There is such clarity to Leigh’s vision here that it can at times feel embarrassingly intimate. In the awkward mini-rotunda at the building’s core, she has installed “Sentinel,” a, towering, elongated bronze wisp of a woman’s body and a companion to “Satellite” outside, with its disc-shaped head. The space has never been better used; in its emptiness, it feels full.
In the next space, “Conspiracy,” a lyrical video piece made with Madeleine Hunt-Ehrlich, brings motion and sound to the display. Jeanne Lee’s incantation-like abstract jazz vocals are the soundtrack to a lush black-and-white film showing the work of Leigh’s studio, culminating in a raffia-skirted clay figure being set ablaze on the shore outside the studio in Red Hook, Brooklyn. Whatever the intention, I took away the notion of a purification rite, a declaration of self (you might recognize Lorraine O’Grady, a pioneering artist whose performances in the 1980s broke ground on Black identity, watching it burn). It’s paired with “Sharifa,” a 10-foot-tall bronze figure and Leigh’s first-ever portrait, of Sharifa Rhodes-Pitts, an author and historian of Black cultural history at New York’s Pratt Institute. The figure, with its head angled down toward the audience, is authoritative, but peaceful; it holds its space, and makes some for you.

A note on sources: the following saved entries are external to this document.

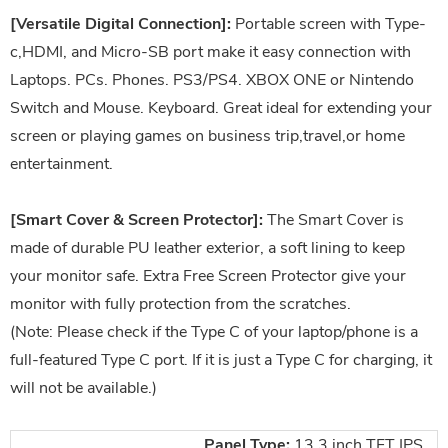
[Versatile Digital Connection]:
Portable screen with Type-
c,HDMI, and Micro-SB port make it easy connection with
Laptops. PCs. Phones. PS3/PS4. XBOX ONE or Nintendo
Switch and Mouse. Keyboard. Great ideal for extending your
screen or playing games on business trip,travel,or home
entertainment.
[Smart Cover & Screen Protector]:
The Smart Cover is
made of durable PU leather exterior, a soft lining to keep
your monitor safe. Extra Free Screen Protector give your
monitor with fully protection from the scratches.
(Note: Please check if the Type C of your laptop/phone is a
full-featured Type C port. If it is just a Type C for charging, it
will not be available.)
Panel Type:
13.3 inch TFT IPS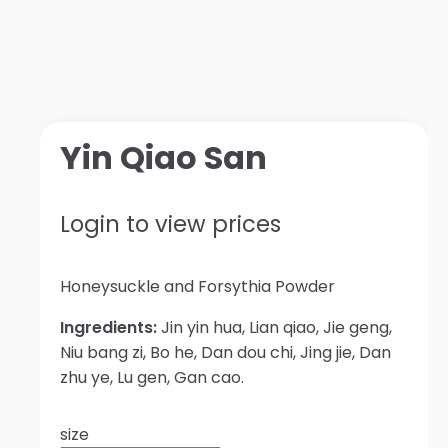
Yin Qiao San
Login to view prices
Honeysuckle and Forsythia Powder
Ingredients:
Jin yin hua, Lian qiao, Jie geng,
Niu bang zi, Bo he, Dan dou chi, Jing jie, Dan
zhu ye, Lu gen, Gan cao.
size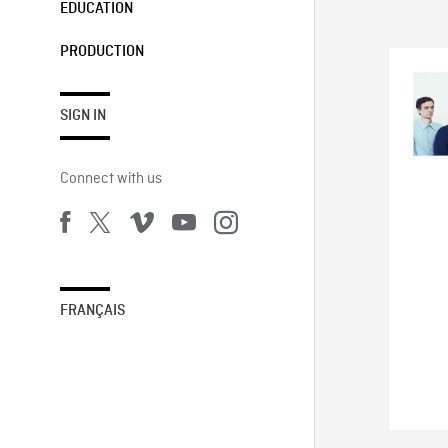
EDUCATION
PRODUCTION
SIGN IN
Connect with us
FRANÇAIS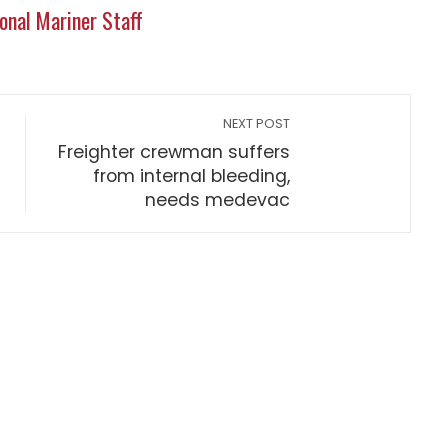
onal Mariner Staff
NEXT POST
Freighter crewman suffers
from internal bleeding,
needs medevac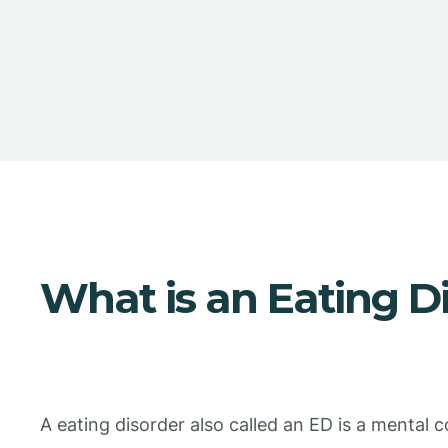
What is an Eating D
A eating disorder also called an ED is a mental c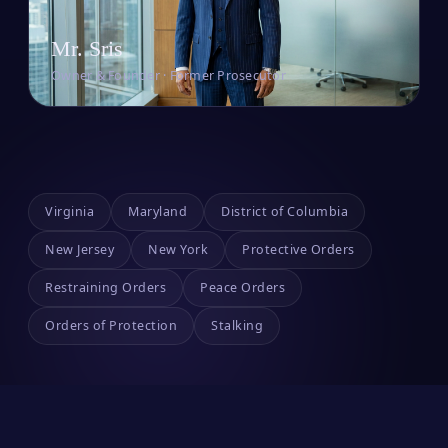
Mr. Sris
Owner & Founder · Former Prosecutor
Virginia
Maryland
District of Columbia
New Jersey
New York
Protective Orders
Restraining Orders
Peace Orders
Orders of Protection
Stalking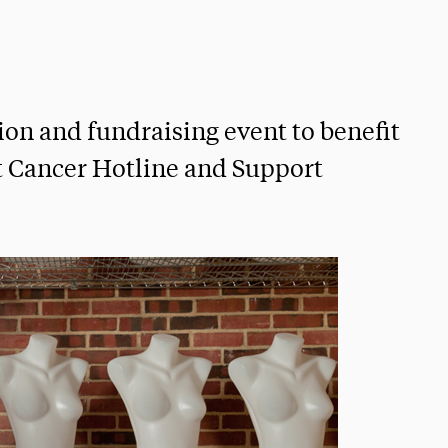
ion and fundraising event to benefit
t Cancer Hotline and Support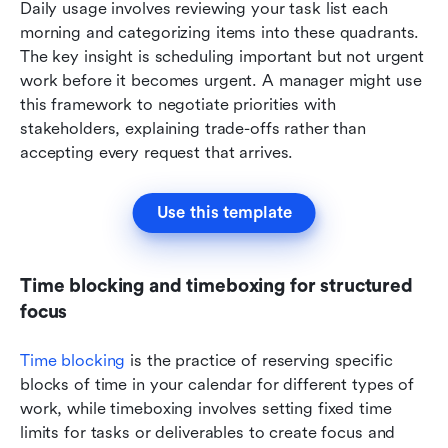
Daily usage involves reviewing your task list each 
morning and categorizing items into these quadrants. 
The key insight is scheduling important but not urgent 
work before it becomes urgent. A manager might use 
this framework to negotiate priorities with 
stakeholders, explaining trade-offs rather than 
accepting every request that arrives.
Use this template
Time blocking and timeboxing for structured 
focus
Time blocking
 is the practice of reserving specific 
blocks of time in your calendar for different types of 
work, while timeboxing involves setting fixed time 
limits for tasks or deliverables to create focus and 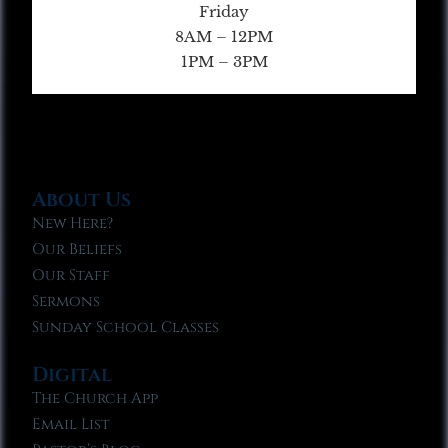
Friday
8AM – 12PM
1PM – 3PM
About Us
New Here?
Our Beliefs
Our Staff
Sermons
Sunday School Classes
Digital
The Church App
Email List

The final gallery here feels like a crescendo of Leigh’s mastery of her craft, with three spectacular ceramic works: “Cupboard,” a towering dome of raffia topped with a single white cowrie shell; “Sphinx,” feline and supple, with sleek olive skin; and “Martinique,” a brilliant, rich blue, a female figure without a head, mounted on a ceramic dome. As ever with Leigh, form is wound tight to research that pinpoints injustice — racist, sexist and often both: “Cupboard” references the grossly bigoted “Mammy’s Cupboard,” restaurant in Mississippi, where the dining area was literally under a black woman’s skirt. With grace, beauty, and irresistible force, Leigh’s work says much about how we arrived at this fractured moment. She defines the problem and leaves us to sit with it. It is, very clearly, outrageous. What happens next is the question of the hour. Leigh’s work may be intended primarily for Black women. But it’s a question for every one of us.
SIMONE LEIGH: SOVEREIGNTY
United States Pavilion, Venice Biennale. April 23 - Nov. 27. Giardini Pubblici, Venice, Italy. www.labiennale.org.